In a word, set up whether complete all applicable uncertain data pedigree inquiry processing methods of a kind of no matter priori, embodied the feature of pedigree itself and the potential demand that pedigree is managed.Ripe D-S evidence theory provides a kind of effective support technology for probabilistic reasoning in the uncertain data, for the query processing of uncertain data pedigree provides a kind of new modeling means and computing method, also infer for query optimization, result and quality of data evaluation etc. provides strong technical support based on the key issue that related application and the uncertain data management field of pedigree needs to be resolved hurrily.

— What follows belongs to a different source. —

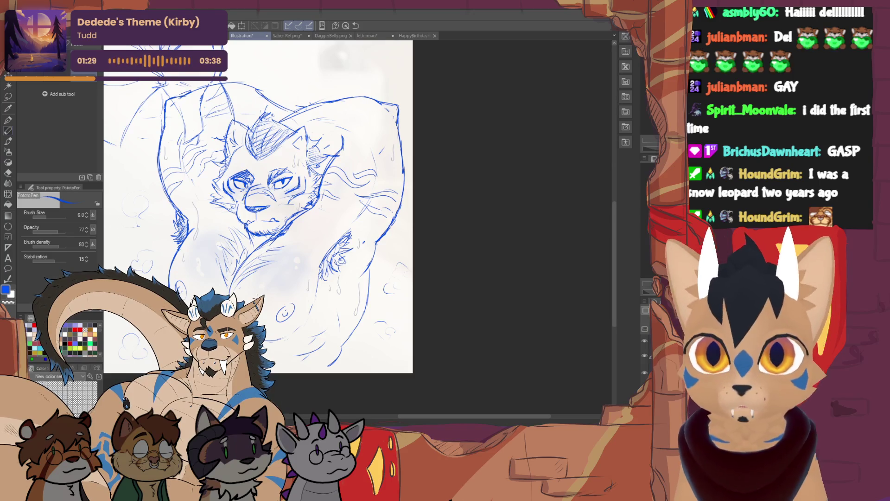
scroll(302, 208, left, 5)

Four, description of drawings
Fig. 1 Technology Roadmap of the present invention.Comprise following three parts: obtain the elementary probability assignment as the input data item of evidence, the probability assignment of calculation result data item and the uncertainty of tolerance result data item.
Five, embodiment
Embodiment: for the pedigree inquiry processing method of traffic accident charge
(1) uncertain data and pedigree inquiry
The uncertain data of given " witnessing investigation (Witness) " notes and vehicle administration office " drive recorder (Driver) ", respectively as shown in Table 1 and Table 2." witnessing investigation (Witness) " notes data in the table 1 comprise two evidence data item, are respectively the investigative record of witnessing of " Zhang San " and " Li Si ", the probability of " confidence level " reflection evidence data possibility value." witness investigation " and be connected by " license plate number " attribute with " drive recorder " table.

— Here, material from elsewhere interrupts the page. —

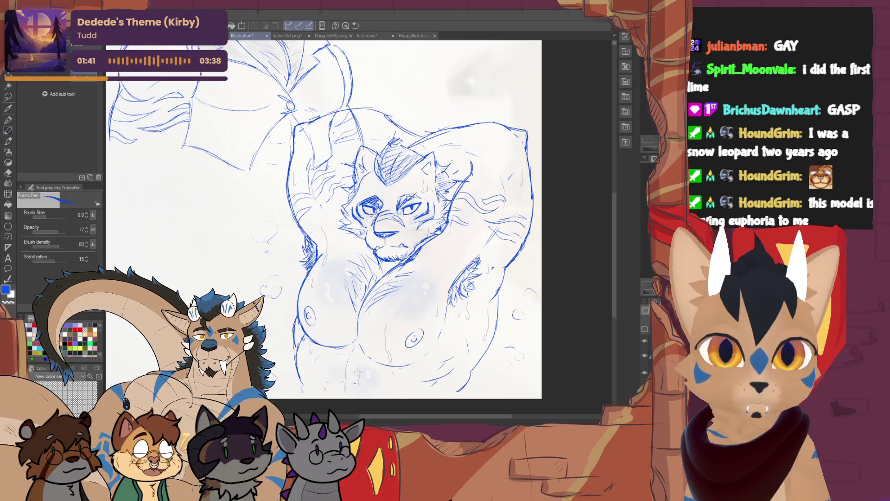
key(e)
key(p)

Table 1 is witnessed investigation (Witness)
Figure BSA00000696742400041
For SPJ inquiry " π The driver
Figure BSA00000696742400042
", Query Result " charge (Suspect) " and pedigree expression formula are as shown in table 3.Wherein, λ (41)=(21,1) ∧ (31,1) expression result data item 41 by eyewitness 21 the 1st may value be connected with driver 31 and obtains, λ (42)=((21,2) ∨ (22,1)) ∧ (32,1) expression result data item 42 by eyewitness 21 the 2nd may value merges with 22 the 1st possible value, is connected with driver 32 and obtains.Θ witnesses information aggregate, m for other of eyewitness 22 2(Θ)=1-0.7 * 1.0=0.3."? " expression needs the confidence level of calculation result data item.

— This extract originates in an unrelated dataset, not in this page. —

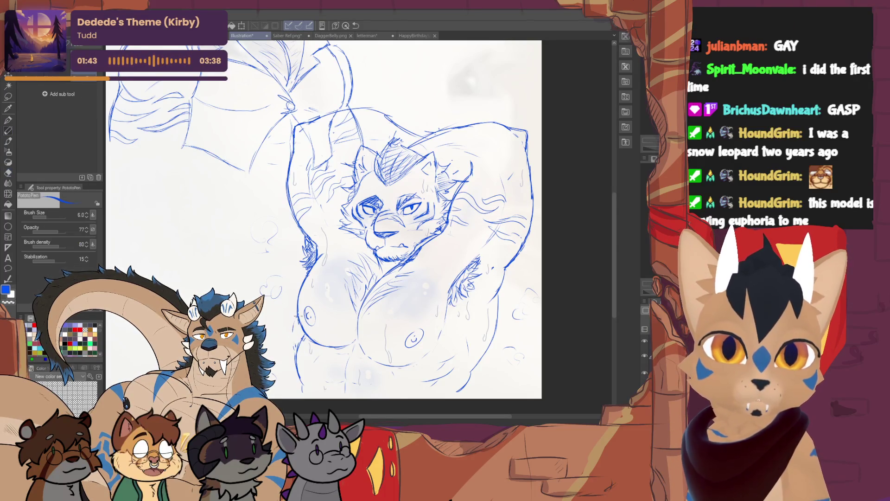
key(e)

Table 3 is accused (Suspect)
Figure BSA00000696742400051
(2) obtain the elementary probability assignment of inputting data item
If m 1And m 2Be respectively the basic probability assignment function of evidence 21 and 22, then can be got by " witnessing investigation " in the table 1 and " drive recorder " data in the table 2:
1. according to the pedigree expression formula, by (21,1) ∧ (31,1) ∈ λ (41), then m 1(41)=0.8 * 1.0=0.8; By (21,2) ∧ (32,1), (22,1) ∧ (32,1) ∈ λ (42), then m 1(42)=and 0.2 * 1.0=0.2, m 2(42)=0.7 * 1.0=0.7.
2. the notes information of (namely 22) is incomplete because eyewitness " Li Si ", so m 2(Θ)=and 1-0.7 * 1.0=0.3, Θ witnesses information aggregate for other of eyewitness 22.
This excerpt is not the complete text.